Celanese Corp. (CE), a Dallas chemical company, is counting on a rebound in cigarette smoking and soda-pop drinking to drive its earnings higher in 2011 and 2012.
As part of its consumer specialty segment, Celanese manufactures a sweetener for soft drinks and a product that is used for cigarettes filters. Its customers include Altria Group Inc. (MO), its Philip Morris International (PM) spin-off, and PepsiCo Corp. (PEP).
"These tend to go into decline later in the cycle. We think that demand has bottomed out," Dave Weidman, chief executive and chairman of Celanese said in an interview Tuesday. But he was cautious about seeing any improvement for 2010, instead forecasting increases in the next two to three years.

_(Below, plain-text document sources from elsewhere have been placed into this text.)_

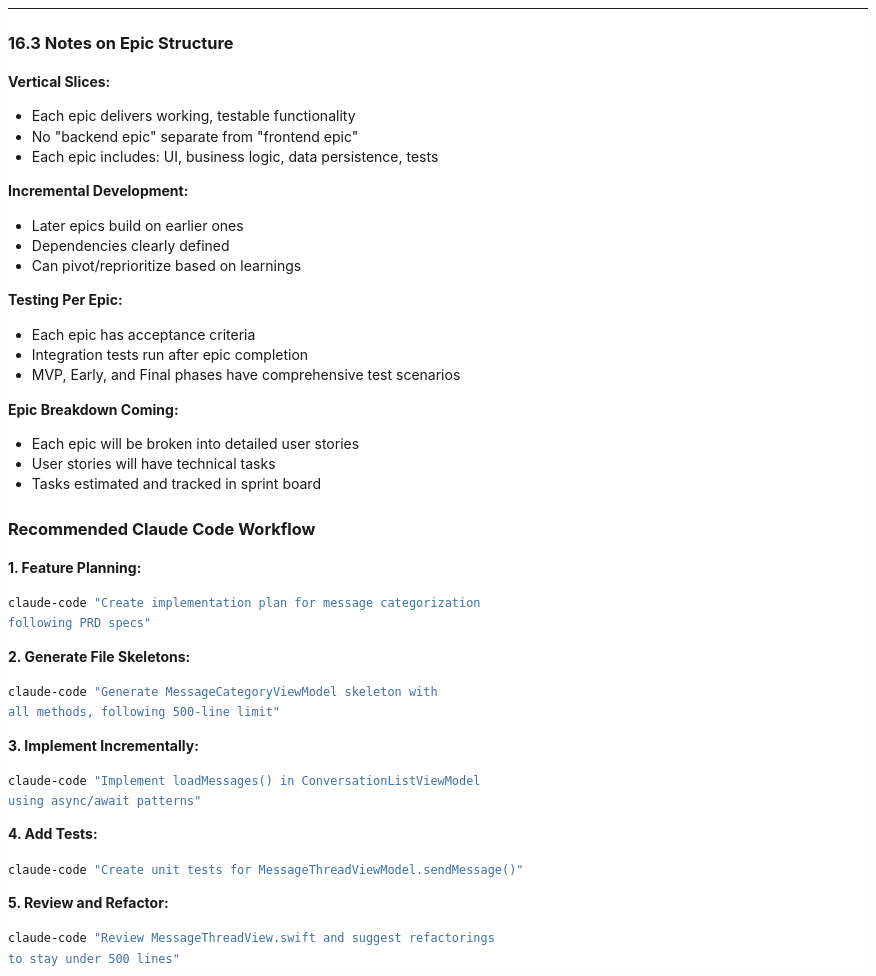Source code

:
 ```
```

---

### 16.3 Notes on Epic Structure

**Vertical Slices:**
- Each epic delivers working, testable functionality
- No "backend epic" separate from "frontend epic"
- Each epic includes: UI, business logic, data persistence, tests

**Incremental Development:**
- Later epics build on earlier ones
- Dependencies clearly defined
- Can pivot/reprioritize based on learnings

**Testing Per Epic:**
- Each epic has acceptance criteria
- Integration tests run after epic completion
- MVP, Early, and Final phases have comprehensive test scenarios

**Epic Breakdown Coming:**
- Each epic will be broken into detailed user stories
- User stories will have technical tasks
- Tasks estimated and tracked in sprint board

### Recommended Claude Code Workflow

**1. Feature Planning:**
```bash
claude-code "Create implementation plan for message categorization
following PRD specs"
```

**2. Generate File Skeletons:**
```bash
claude-code "Generate MessageCategoryViewModel skeleton with
all methods, following 500-line limit"
```

**3. Implement Incrementally:**
```bash
claude-code "Implement loadMessages() in ConversationListViewModel
using async/await patterns"
```

**4. Add Tests:**
```bash
claude-code "Create unit tests for MessageThreadViewModel.sendMessage()"
```

**5. Review and Refactor:**
```bash
claude-code "Review MessageThreadView.swift and suggest refactorings
to stay under 500 lines"
```
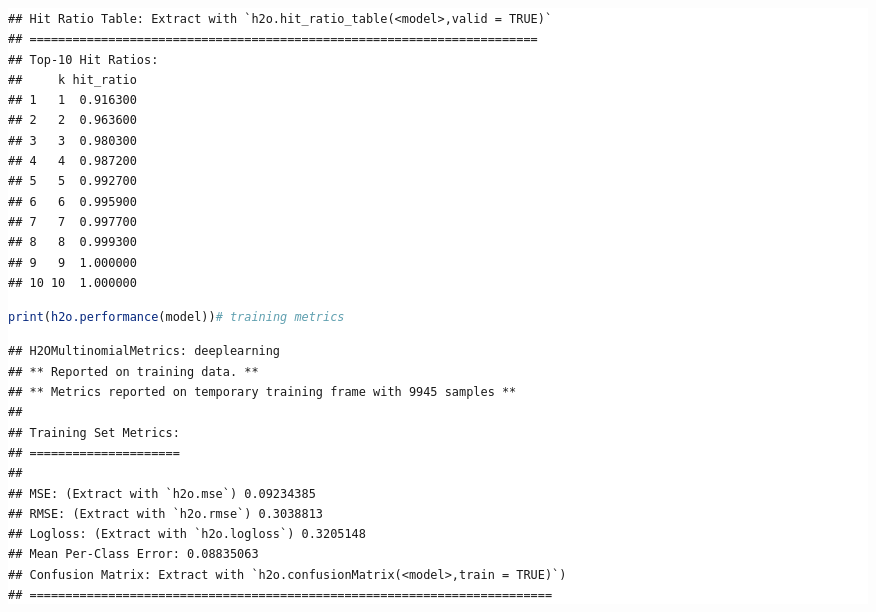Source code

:     ## Hit Ratio Table: Extract with `h2o.hit_ratio_table(<model>,valid = TRUE)`
    ## =======================================================================
    ## Top-10 Hit Ratios: 
    ##     k hit_ratio
    ## 1   1  0.916300
    ## 2   2  0.963600
    ## 3   3  0.980300
    ## 4   4  0.987200
    ## 5   5  0.992700
    ## 6   6  0.995900
    ## 7   7  0.997700
    ## 8   8  0.999300
    ## 9   9  1.000000
    ## 10 10  1.000000

``` r
print(h2o.performance(model))# training metrics
```

    ## H2OMultinomialMetrics: deeplearning
    ## ** Reported on training data. **
    ## ** Metrics reported on temporary training frame with 9945 samples **
    ## 
    ## Training Set Metrics: 
    ## =====================
    ## 
    ## MSE: (Extract with `h2o.mse`) 0.09234385
    ## RMSE: (Extract with `h2o.rmse`) 0.3038813
    ## Logloss: (Extract with `h2o.logloss`) 0.3205148
    ## Mean Per-Class Error: 0.08835063
    ## Confusion Matrix: Extract with `h2o.confusionMatrix(<model>,train = TRUE)`)
    ## =========================================================================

Celanese swung to a small fourth-quarter profit Tuesday and topped analyst expectations. But the consumer specialty segment, what Weidman describes as a " late-cycle business," saw a volume decline because of soft demand for cigarettes and soft-drinks in global recession.
In January, Altria, the biggest U.S. tobacco producer, reported about a 11% to 12% decline in cigarette volumes in the fourth quarter and has a cautious outlook for the following year. "The business environment for 2010 is likely to remain challenging as many consumers continue to be under economic pressure based on high unemployment," Michael Szymanczyk, chairman and chief executive of Altria, said during an earnings conference call Jan. 28. Pepsi and Philip Morris International are scheduled to report quarterly results Thursday.

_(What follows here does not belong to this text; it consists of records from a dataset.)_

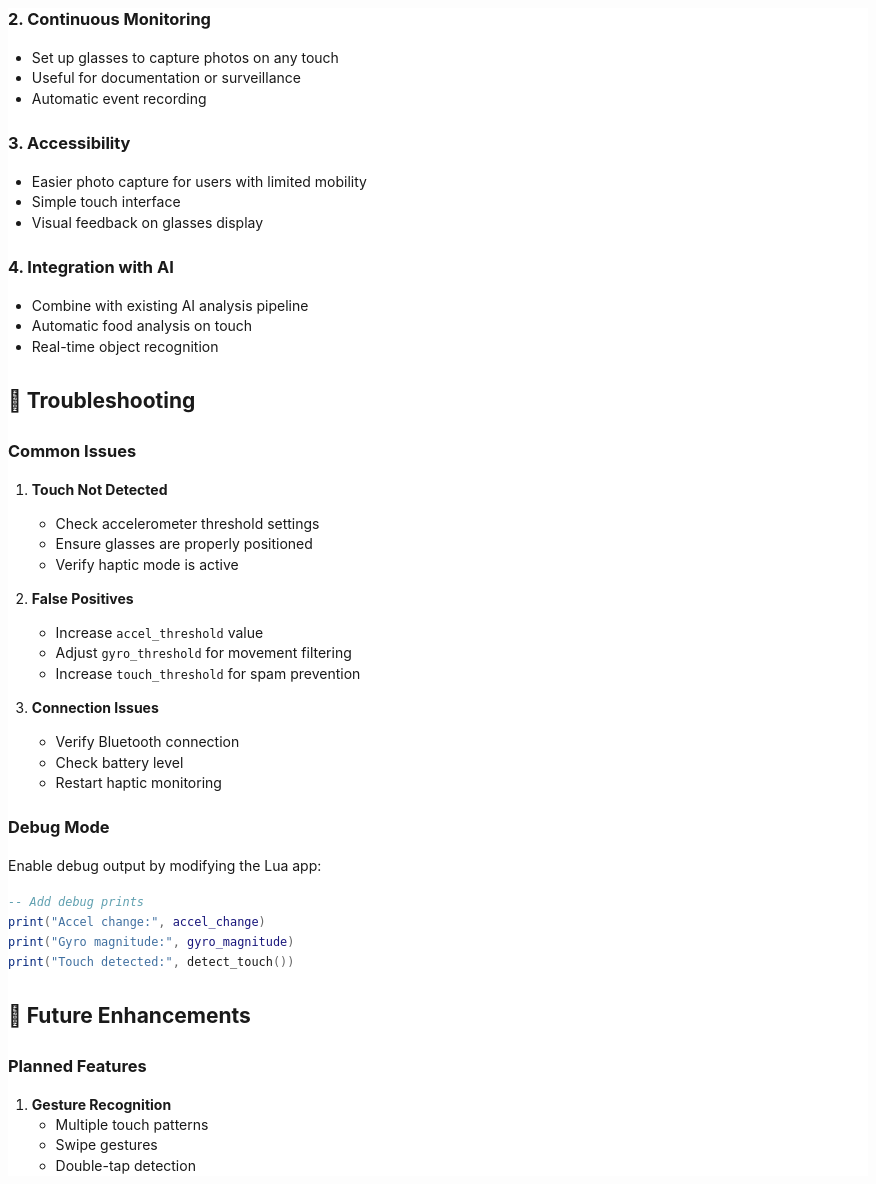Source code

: ### 2. Continuous Monitoring
- Set up glasses to capture photos on any touch
- Useful for documentation or surveillance
- Automatic event recording

### 3. Accessibility
- Easier photo capture for users with limited mobility
- Simple touch interface
- Visual feedback on glasses display

### 4. Integration with AI
- Combine with existing AI analysis pipeline
- Automatic food analysis on touch
- Real-time object recognition

## 🔧 Troubleshooting

### Common Issues

1. **Touch Not Detected**
   - Check accelerometer threshold settings
   - Ensure glasses are properly positioned
   - Verify haptic mode is active

2. **False Positives**
   - Increase `accel_threshold` value
   - Adjust `gyro_threshold` for movement filtering
   - Increase `touch_threshold` for spam prevention

3. **Connection Issues**
   - Verify Bluetooth connection
   - Check battery level
   - Restart haptic monitoring

### Debug Mode

Enable debug output by modifying the Lua app:

```lua
-- Add debug prints
print("Accel change:", accel_change)
print("Gyro magnitude:", gyro_magnitude)
print("Touch detected:", detect_touch())
```

## 🚀 Future Enhancements

### Planned Features

1. **Gesture Recognition**
   - Multiple touch patterns
   - Swipe gestures
   - Double-tap detection

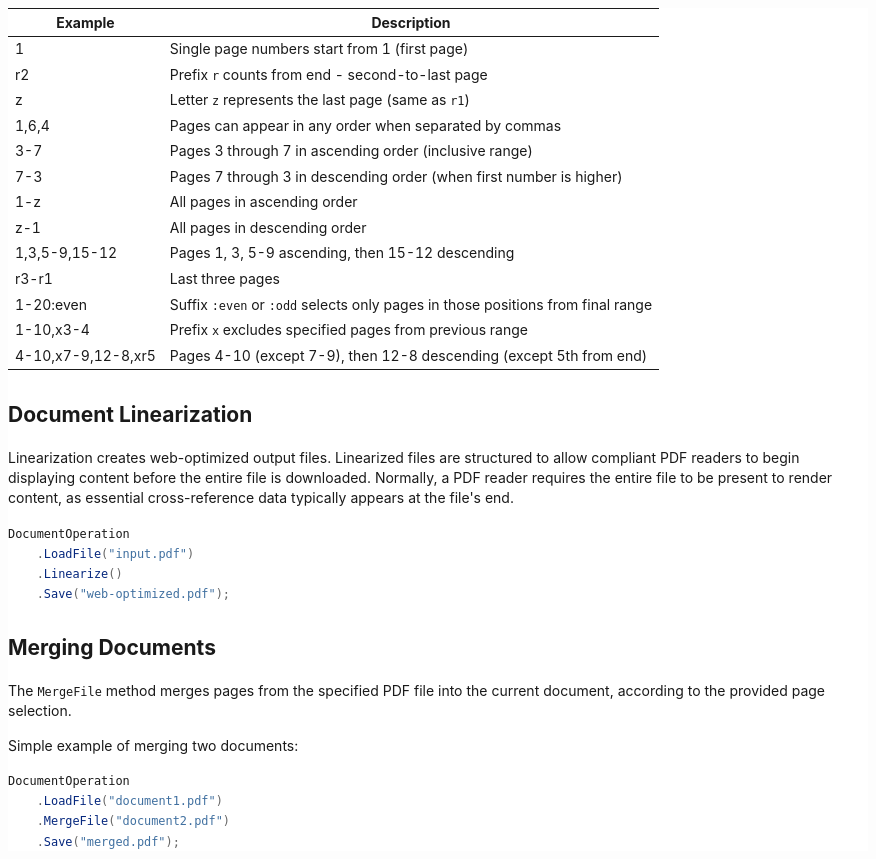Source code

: | Example            | Description                                                                     |
|--------------------|---------------------------------------------------------------------------------|
| 1                  | Single page numbers start from 1 (first page)                                   |
| r2                 | Prefix `r` counts from end - second-to-last page                                |
| z                  | Letter `z` represents the last page (same as `r1`)                              |
| 1,6,4              | Pages can appear in any order when separated by commas                          |
| 3-7                | Pages 3 through 7 in ascending order (inclusive range)                          |
| 7-3                | Pages 7 through 3 in descending order (when first number is higher)             |
| 1-z                | All pages in ascending order                                                    |
| z-1                | All pages in descending order                                                   |
| 1,3,5-9,15-12      | Pages 1, 3, 5-9 ascending, then 15-12 descending                                |
| r3-r1              | Last three pages                                                                |
| 1-20:even          | Suffix `:even` or `:odd` selects only pages in those positions from final range |
| 1-10,x3-4          | Prefix `x` excludes specified pages from previous range                         |
| 4-10,x7-9,12-8,xr5 | Pages 4-10 (except 7-9), then 12-8 descending (except 5th from end)             |


## Document Linearization

Linearization creates web-optimized output files. Linearized files are structured to allow compliant PDF readers to begin displaying content before the entire file is downloaded. Normally, a PDF reader requires the entire file to be present to render content, as essential cross-reference data typically appears at the file's end.

```csharp
DocumentOperation
    .LoadFile("input.pdf")
    .Linearize()
    .Save("web-optimized.pdf");
```

## Merging Documents

The `MergeFile` method merges pages from the specified PDF file into the current document, according to the provided page selection.

Simple example of merging two documents:

```csharp
DocumentOperation
    .LoadFile("document1.pdf")
    .MergeFile("document2.pdf")
    .Save("merged.pdf");
```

Celanese has three business segments that manufacture other chemicals used in paints, textiles and medical devices. The company has more than 30 industrial plants in North America, Europe and Asia.
The $4.2 billion company is "aggressively" pursuing several acquisitions that range in size of a few million dollars to just under $500 million in all three of geographic locations, Weidman said. "We like to stay in businesses that are similar to businesses that we have today," Weidman said. Weidman declined to give a timeline for when any of these deals could close.
Its largest segment by revenue, the acetyl intermediates division, had " significant volume recovery and margin expansion" in the fourth quarter. Its revenue climbed 13% as the segment returned to profitability.
"Much of the beat came from very strong results in the company's core acetyl intermediates business from which the company generates over 50% of its revenues," Hassan Ahmed, an analyst with Alembic Global Advisors in New York, wrote in a note to clients.
Celanese posted earnings of $5 million, or 2 cents a share, compared with a prior-year loss of $155 million, or $1.09 a share.
Excluding impacts such as income-tax gains and provisions, the latest quarter had a 50-cent profit from continuing operations while the year earlier had a 40- cent loss. Revenue rose 7.9% to $1.39 billion on improved demand.
Weidman expects that in the next year Celanese's earnings per share should increase because the company has closed plants in Europe and Mexico meaning it will have lower taxes and less depreciation to report.
Shares of Celanese rose 40 cents, or 1.4%, to $29.97.